Monday, April 13, 2009

It's A Tough Thing To Swallow

This video is from ESPN's coverage of the death of a young Angel's pitcher, Nick Adenhart. He was killed when a drunk driver smashed into his car.

It isn't like me to get really upset over people I don't know. I tend to be pretty emotional, and it's one of the reasons I typically avoid these stories. When I hear something like this, I feel it deeply. I think about it. I can usually forget about it after a while. For some reason, the death of this kid has been on my mind since it happened. I can't seem to forget it. I've watched this video a dozen times, and that just isn't like me at all.

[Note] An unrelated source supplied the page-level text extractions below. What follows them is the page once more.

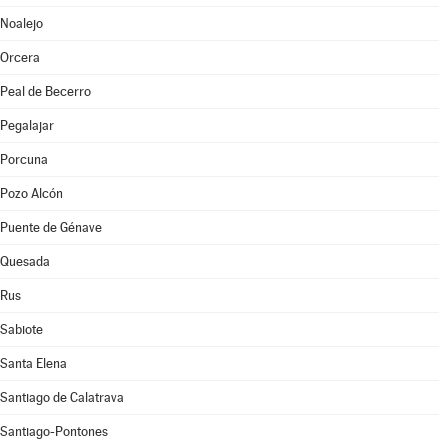
Noalejo
Orcera
Peal de Becerro
Pegalajar
Porcuna
Pozo Alcón
Puente de Génave
Quesada
Rus
Sabiote
Santa Elena
Santiago de Calatrava
Santiago-Pontones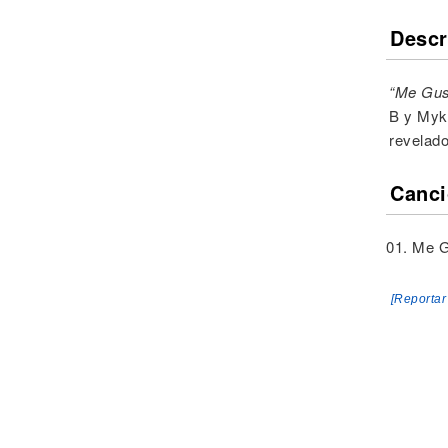
Descr
“Me Gus
B y Myke
revelado
Canci
01. Me G
[Reportar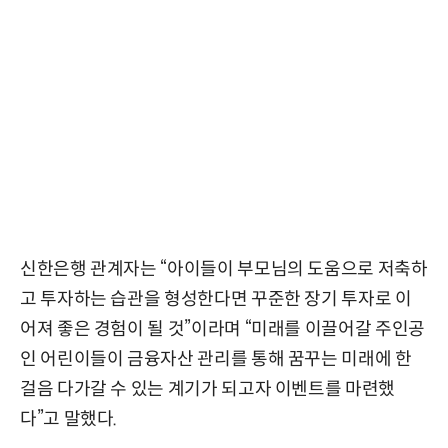
신한은행 관계자는 “아이들이 부모님의 도움으로 저축하
고 투자하는 습관을 형성한다면 꾸준한 장기 투자로 이
어져 좋은 경험이 될 것”이라며 “미래를 이끌어갈 주인공
인 어린이들이 금융자산 관리를 통해 꿈꾸는 미래에 한
걸음 다가갈 수 있는 계기가 되고자 이벤트를 마련했
다”고 말했다.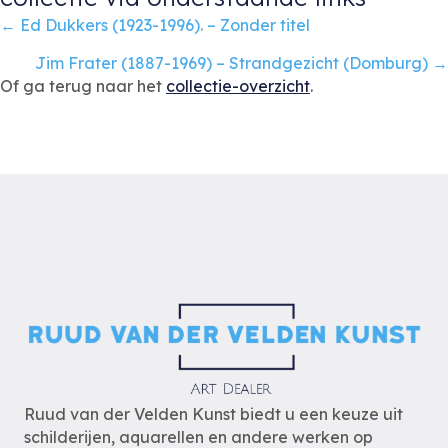
Posts
← Ed Dukkers (1923-1996). – Zonder titel
navigation
Jim Frater (1887-1969) – Strandgezicht (Domburg) →
Of ga terug naar het
collectie-overzicht
.
Ruud van der Velden Kunst biedt u een keuze uit
schilderijen, aquarellen en andere werken op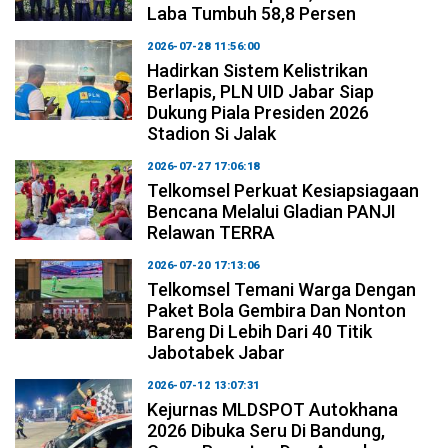
Laba Tumbuh 58,8 Persen
2026-07-28 11:56:00
Hadirkan Sistem Kelistrikan
Berlapis, PLN UID Jabar Siap
Dukung Piala Presiden 2026
Stadion Si Jalak
2026-07-27 17:06:18
Telkomsel Perkuat Kesiapsiagaan
Bencana Melalui Gladian PANJI
Relawan TERRA
2026-07-20 17:13:06
Telkomsel Temani Warga Dengan
Paket Bola Gembira Dan Nonton
Bareng Di Lebih Dari 40 Titik
Jabotabek Jabar
2026-07-12 13:07:31
Kejurnas MLDSPOT Autokhana
2026 Dibuka Seru Di Bandung,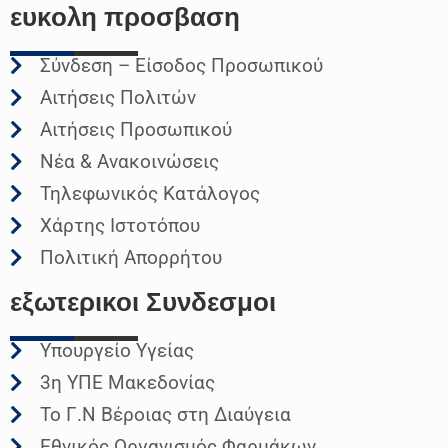
ευκολη
προσβαση
Σύνδεση – Είσοδος Προσωπικού
Αιτήσεις Πολιτών
Αιτήσεις Προσωπικού
Νέα & Ανακοινώσεις
Τηλεφωνικός Κατάλογος
Χάρτης Ιστοτόπου
Πολιτική Απορρήτου
εξωτερικοι
Συνδεσμοι
Υπουργείο Υγείας
3η ΥΠΕ Μακεδονίας
Το Γ.Ν Βέροιας στη Διαύγεια
Εθνικός Οργανισμός Φαρμάκων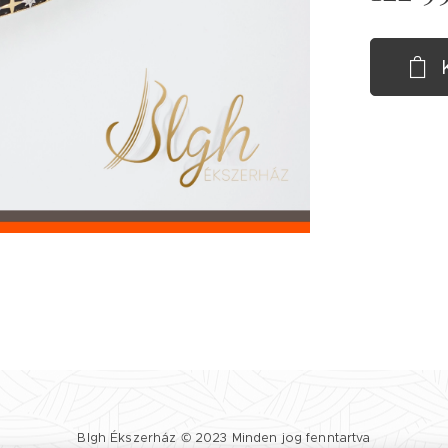
Blgh Ékszerház © 2023 Minden jog fenntartva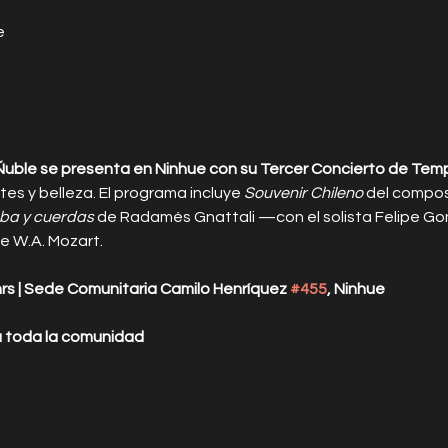
e
Ñuble se presenta en Ninhue con su Tercer Concierto de Te
tes y belleza. El programa incluye 
Souvenir Chileno
 del compos
ba y cuerdas
 de Radamés Gnattali —con el solista Felipe Gon
de W.A. Mozart.
rs | Sede Comunitaria Camilo Henríquez 
#455
, Ninhue
a toda la comunidad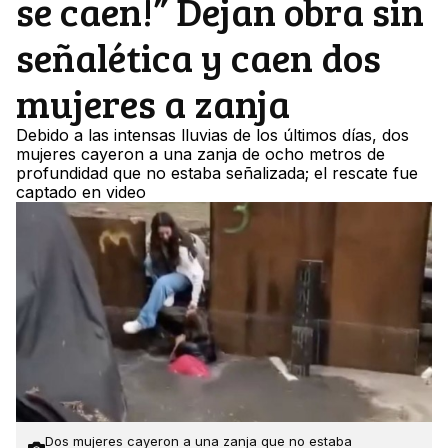
se caen!” Dejan obra sin
señalética y caen dos
mujeres a zanja
Debido a las intensas lluvias de los últimos días, dos
mujeres cayeron a una zanja de ocho metros de
profundidad que no estaba señalizada; el rescate fue
captado en video
Dos mujeres cayeron a una zanja que no estaba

A person commented on my earlier post about sports with blood and violence. I asked J why she thought I didn't like those sports, and she had an interesting response. She said when I see people get hurt, I feel it. When I see blood I taste blood, and I feel the pain. I wouldn't have had a response, but I think she's right. She's known me for seventeen years, I guess I shouldn't be surprised. But she nailed that one. I don't have filters. Most things that happen to me happen intensely, and without a barrier. I need to stay away from violence for that reason. Every punch is a punch at me, in a sense.

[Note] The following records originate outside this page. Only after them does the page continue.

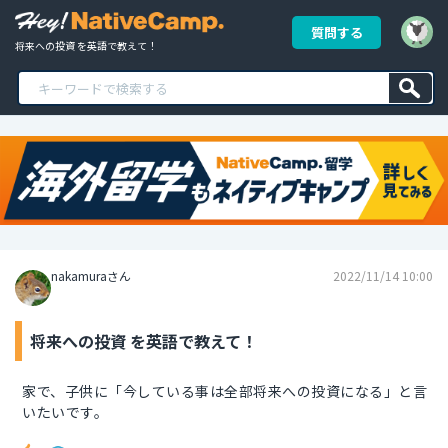
質問する
将来への投資 を英語で教えて！
nakamuraさん
2022/11/14 10:00
将来への投資 を英語で教えて！
家で、子供に「今している事は全部将来への投資になる」と言
いたいです。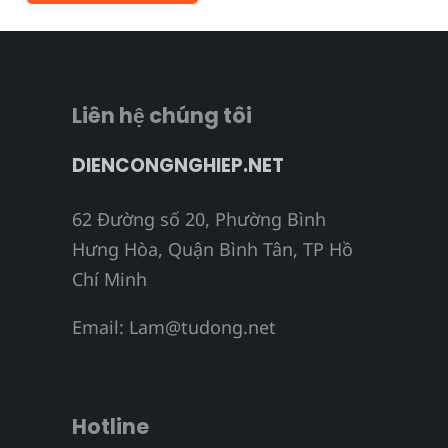
Liên hệ chúng tôi
DIENCONGNGHIEP.NET
62 Đường số 20, Phường Bình
Hưng Hòa, Quận Bình Tân, TP Hồ
Chí Minh
Email:
Lam@tudong.net
Hotline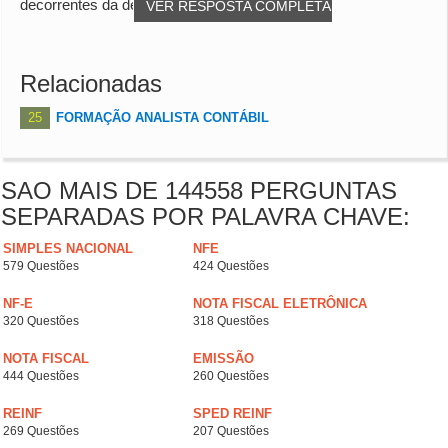
decorrentes da depreciação.
VER RESPOSTA COMPLETA
Relacionadas
25
FORMAÇÃO ANALISTA CONTÁBIL
SAO MAIS DE 144558 PERGUNTAS
SEPARADAS POR PALAVRA CHAVE:
SIMPLES NACIONAL
NFE
579 Questões
424 Questões
NF-E
NOTA FISCAL ELETRÔNICA
320 Questões
318 Questões
NOTA FISCAL
EMISSÃO
444 Questões
260 Questões
REINF
SPED REINF
269 Questões
207 Questões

This story still resonates with me, though, even beyond that. I think a part of it is the tragedy of a young death, and parallels to my mother's young death. A large part of it is the involvement of alcohol in the accident. (WARNING: MINI RANT) It's no secret to anyone who knows me my feelings about alcohol. I think it causes countless problems and pain for people, and the fact that we worship it in this country is disgusting. It's awful that someone previously convicted of drunk driving is out there killing people.

That said, I feel for the kid who did this as well. It was a stupid mistake, that he could spend fifty years of his life in jail for making. That's not good either. I don't want this kid to lose his life as well. I don't think I'd trust him out of jail, though, at this point. So what do you do?

Maybe that's the reason this won't go away for me. It is a losing situation, and everyone comes out hurt. I don't believe in losing situations, and I want an answer that works. When there isn't one, I can't stand it.

I still want the Mariner's to beat the Angels to the AL West title. But I'll be a little less upset now if they don't. At least that way I can imagine this tragedy had an answer for someone.